[Raw data Boundary: Start]

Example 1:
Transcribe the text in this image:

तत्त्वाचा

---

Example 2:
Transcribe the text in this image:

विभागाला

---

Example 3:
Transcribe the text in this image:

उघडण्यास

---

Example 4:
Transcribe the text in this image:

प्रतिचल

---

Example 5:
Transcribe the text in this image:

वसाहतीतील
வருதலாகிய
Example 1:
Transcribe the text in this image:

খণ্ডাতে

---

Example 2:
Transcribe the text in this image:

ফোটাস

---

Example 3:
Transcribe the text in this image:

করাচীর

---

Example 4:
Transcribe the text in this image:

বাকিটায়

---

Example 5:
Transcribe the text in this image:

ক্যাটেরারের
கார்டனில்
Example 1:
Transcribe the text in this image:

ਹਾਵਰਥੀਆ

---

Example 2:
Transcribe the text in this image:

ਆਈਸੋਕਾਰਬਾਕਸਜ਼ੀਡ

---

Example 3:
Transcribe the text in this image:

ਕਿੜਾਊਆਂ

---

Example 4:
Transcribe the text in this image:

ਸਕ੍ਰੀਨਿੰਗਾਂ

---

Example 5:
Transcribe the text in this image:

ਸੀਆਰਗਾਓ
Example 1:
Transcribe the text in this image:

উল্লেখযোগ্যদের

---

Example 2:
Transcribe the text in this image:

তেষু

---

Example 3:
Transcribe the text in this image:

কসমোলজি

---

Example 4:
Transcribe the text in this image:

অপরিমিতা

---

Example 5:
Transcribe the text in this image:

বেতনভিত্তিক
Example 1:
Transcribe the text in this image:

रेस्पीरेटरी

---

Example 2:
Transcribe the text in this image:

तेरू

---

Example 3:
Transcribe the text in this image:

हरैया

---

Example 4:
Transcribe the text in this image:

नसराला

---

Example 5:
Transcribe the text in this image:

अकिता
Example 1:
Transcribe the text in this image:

[Raw data Boundary: End]

- _Exercise_
Set down the records again verbatim, so that each word stays as it is.

- _Answer area_
Example 1:
Transcribe the text in this image:

तत्त्वाचा

---

Example 2:
Transcribe the text in this image:

विभागाला

---

Example 3:
Transcribe the text in this image:

उघडण्यास

---

Example 4:
Transcribe the text in this image:

प्रतिचल

---

Example 5:
Transcribe the text in this image:

वसाहतीतील
வருதலாகிய
Example 1:
Transcribe the text in this image:

খণ্ডাতে

---

Example 2:
Transcribe the text in this image:

ফোটাস

---

Example 3:
Transcribe the text in this image:

করাচীর

---

Example 4:
Transcribe the text in this image:

বাকিটায়

---

Example 5:
Transcribe the text in this image:

ক্যাটেরারের
கார்டனில்
Example 1:
Transcribe the text in this image:

ਹਾਵਰਥੀਆ

---

Example 2:
Transcribe the text in this image:

ਆਈਸੋਕਾਰਬਾਕਸਜ਼ੀਡ

---

Example 3:
Transcribe the text in this image:

ਕਿੜਾਊਆਂ

---

Example 4:
Transcribe the text in this image:

ਸਕ੍ਰੀਨਿੰਗਾਂ

---

Example 5:
Transcribe the text in this image:

ਸੀਆਰਗਾਓ
Example 1:
Transcribe the text in this image:

উল্লেখযোগ্যদের

---

Example 2:
Transcribe the text in this image:

তেষু

---

Example 3:
Transcribe the text in this image:

কসমোলজি

---

Example 4:
Transcribe the text in this image:

অপরিমিতা

---

Example 5:
Transcribe the text in this image:

বেতনভিত্তিক
Example 1:
Transcribe the text in this image:

रेस्पीरेटरी

---

Example 2:
Transcribe the text in this image:

तेरू

---

Example 3:
Transcribe the text in this image:

हरैया

---

Example 4:
Transcribe the text in this image:

नसराला

---

Example 5:
Transcribe the text in this image:

अकिता
Example 1:
Transcribe the text in this image:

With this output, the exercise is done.